A “Death Bolt” to the Peace Process: Israel Reacts to Bibi’s Speech

  • Share
  • Read Later

Prime Minister Benjamin Netanyahu returns to Israel having affirmed the ebullient support of the U.S. Congress and jousted bravely with President Obama — but in terms that analysts warn will only accelerate the Palestinian effort to render Washington irrelevant by taking their case to the United Nations instead. Everything about Bibi’s trip to Washington — the lecture to Obama at a White House photo op; the long list of pre-conditions to peace talks laid down between standing ovations in the House chamber — appeared calculated not to prevent the UN General Assembly from declaring a Palestinian state in September, but rather to hunker down with friends against what his defense minister calls a “diplomatic tsunami.”

“Negotiations that had a slim chance of being renewed before the visit,” Nahum Barnea writes in the Hebrew- language daily Yedioth Ahronoth, “now have no chance at all.”  The columnist sees additional fallout in “a Palestinian Authority and an Arab League that are more determined than in the past to reach a resolution in the UN General Aseembly on a state within the 1967 borders, which is a resolution that has quite dangerous consequences for Israel.”

Other Israeli pundits concurred, praising Netanyahu for his savvy handling of American pols eager to show solidarity with the Jewish state, but lamenting the strategic cost of ignoring the momentum gathering toward a UN vote that Palestinian leaders say can be forestalled only by a credible bid to resume peace talks.  “Netanyahu donned a silk glove and with the same hand injected a death shot into the convulsing peace process,” wrote Ben Caspit in Ma’ariv. “The carrot he offered was a baby carrot.

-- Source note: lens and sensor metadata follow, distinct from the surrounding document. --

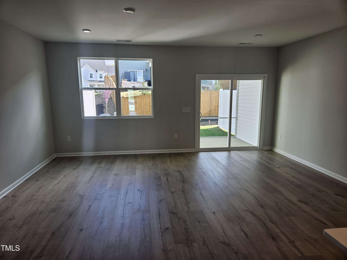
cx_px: 174
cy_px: 130
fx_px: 231
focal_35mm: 23
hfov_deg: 73.9
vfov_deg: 58.9
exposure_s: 1/120
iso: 50
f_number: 1.8
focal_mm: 5.4
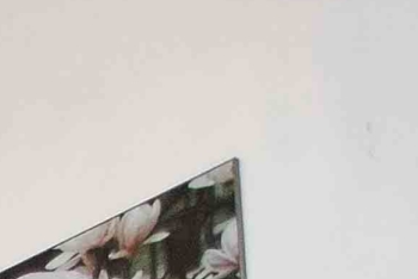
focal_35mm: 146
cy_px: 937
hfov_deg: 10.8
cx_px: -723
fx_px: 1697
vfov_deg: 7.7
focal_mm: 20
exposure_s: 1/100
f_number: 2.8
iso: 1000
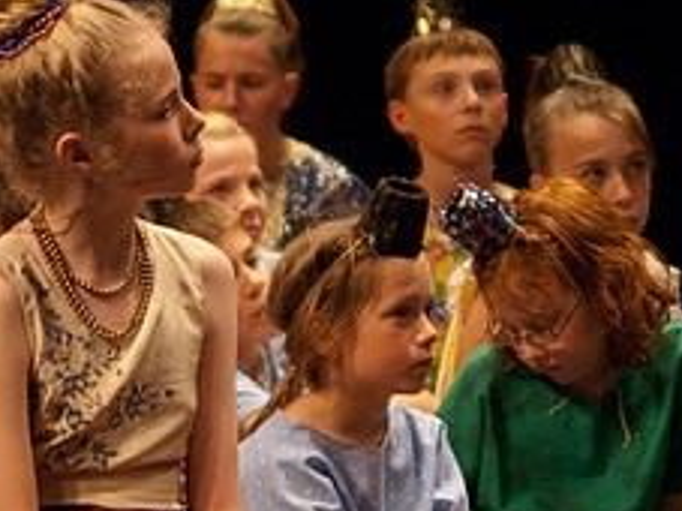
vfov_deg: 5.0
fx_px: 5809
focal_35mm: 295
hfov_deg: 6.7
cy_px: 195
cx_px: 243
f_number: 2.8
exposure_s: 1/160
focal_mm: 80
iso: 1000
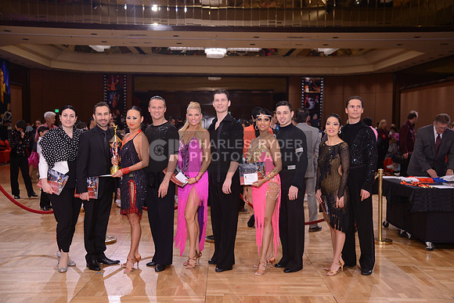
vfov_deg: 30.5
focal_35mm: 44
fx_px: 555
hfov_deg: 44.5
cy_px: 152
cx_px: 227
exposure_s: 1/250
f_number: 4
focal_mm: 44
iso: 1600
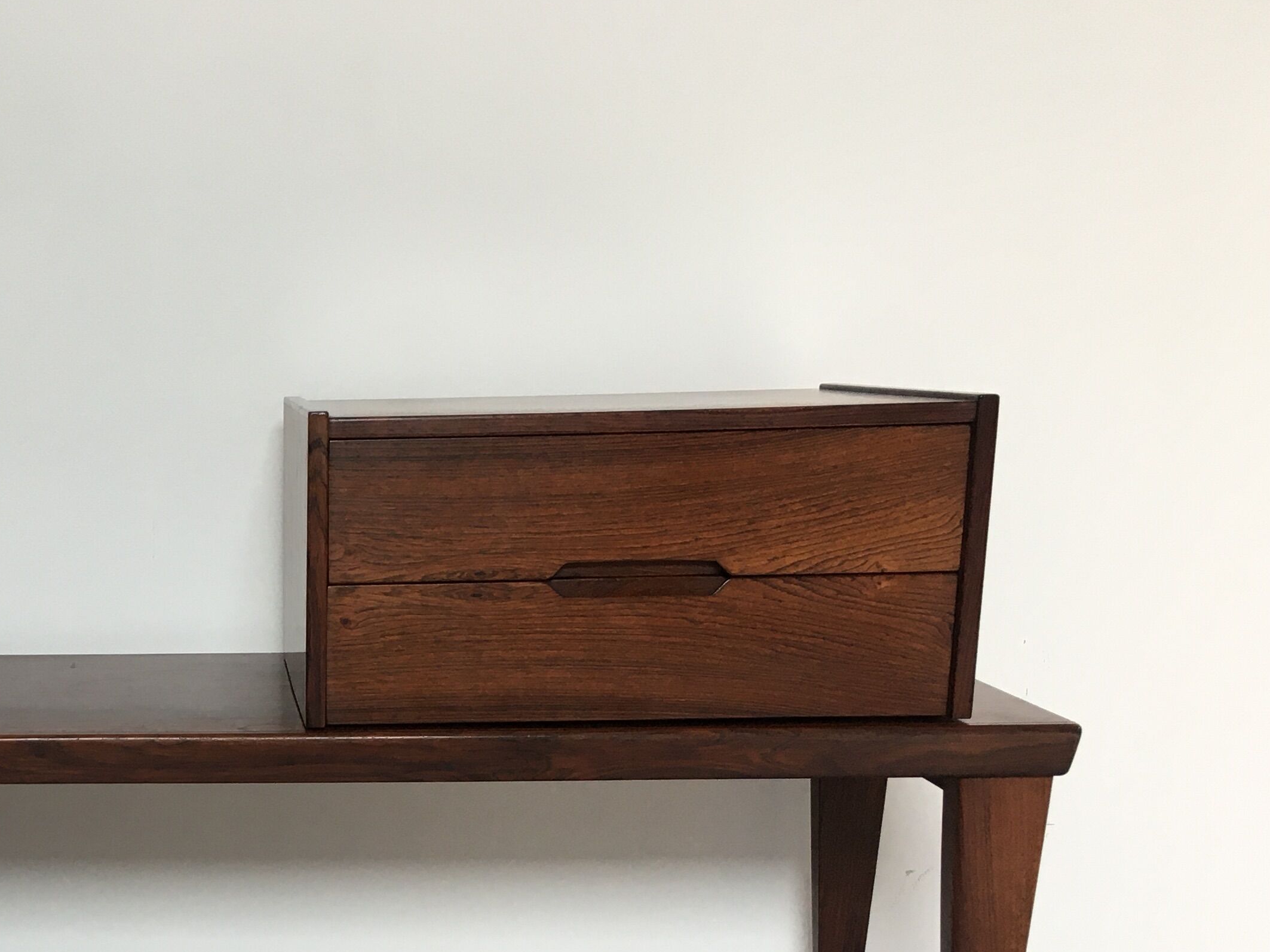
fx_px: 2018
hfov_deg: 33.1
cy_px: 849
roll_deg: +0.4
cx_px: 115
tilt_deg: -13.8
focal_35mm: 55
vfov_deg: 25.7
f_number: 2.2
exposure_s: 1/33
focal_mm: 4.15
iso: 32
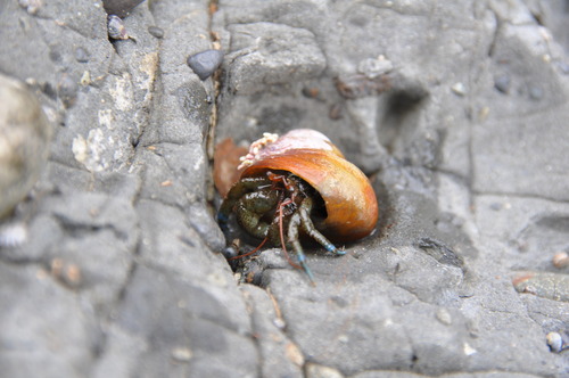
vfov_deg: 4.6
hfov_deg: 6.9
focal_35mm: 300
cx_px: 284
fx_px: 4735
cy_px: 189
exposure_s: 1/125
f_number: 8
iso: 200
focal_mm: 200
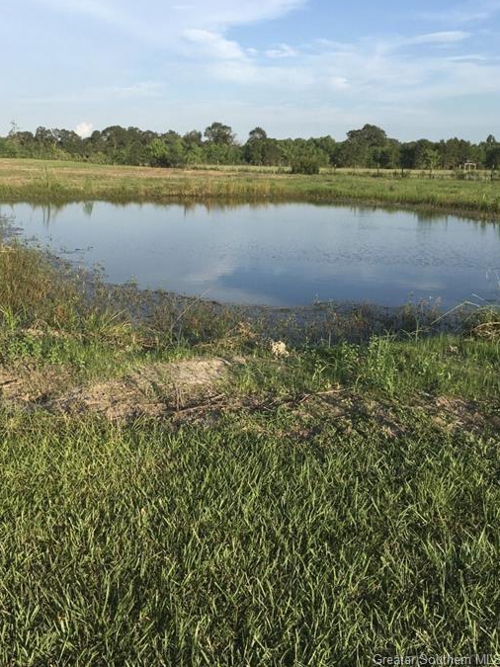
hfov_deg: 42.9
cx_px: 225
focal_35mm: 33
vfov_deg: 55.2
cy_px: 290
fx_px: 636
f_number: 2.2
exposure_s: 1/1026
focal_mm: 4.15
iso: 25
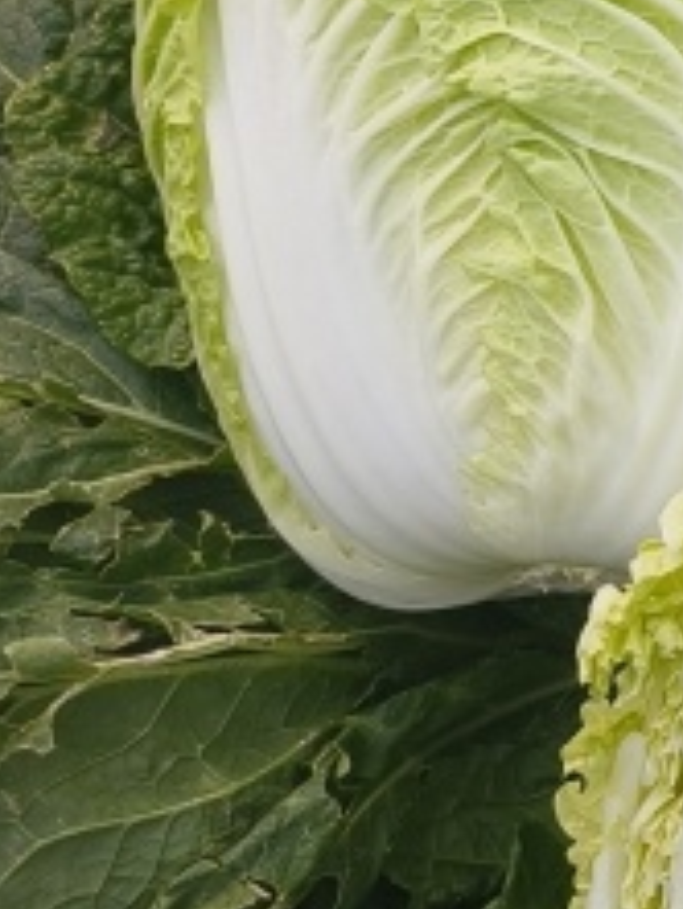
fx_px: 2917
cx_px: 1539
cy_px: 19
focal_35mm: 111
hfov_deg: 11.5
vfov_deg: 17.3
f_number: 1.75
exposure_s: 1/1305
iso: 72
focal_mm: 5.5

The stick he offered was a baton.”

“September and the UN General Assembly are around the corner, and without a resumption of negotiations or another substantive step, we face a serious challenge,” Itamar Rabinovitch said on the Walla! site. “We have heard several fine speeches in the past few days.  Both Netanyahu and Obama are excellent speakers, but they both made tactical errors that unnecessarily exacerbated the confrontation. “

Bibi’s poll numbers were up, according to Ma’ariv, in part because of he challenged Obama’s declaration that negotiations should start with 1967 borders, an emotional hot spot for Israelis, who equate those lines with vulnerability.  All but lost in the kerfuffle between the leaders, however, was the reason Obama mentioned 1967 — to give Palestinian leaders an incentive to re-0pen peace talks.  All the other relevant language in Obama’s Thursday speech read like talking points from the Prime Minister’s Bureau, a fact not lost on the Palestinian Authority, which along with Hamas, is particularly attentieve just now not to the nuances of a moribund and unproductive peace process, but rather to a demanding population emboldened by the Arab Spring. By the time Netanyahu left Washington, Palestinian officials had declared the peace talks deader than ever and the road wide open to the glittering green tower on the East River.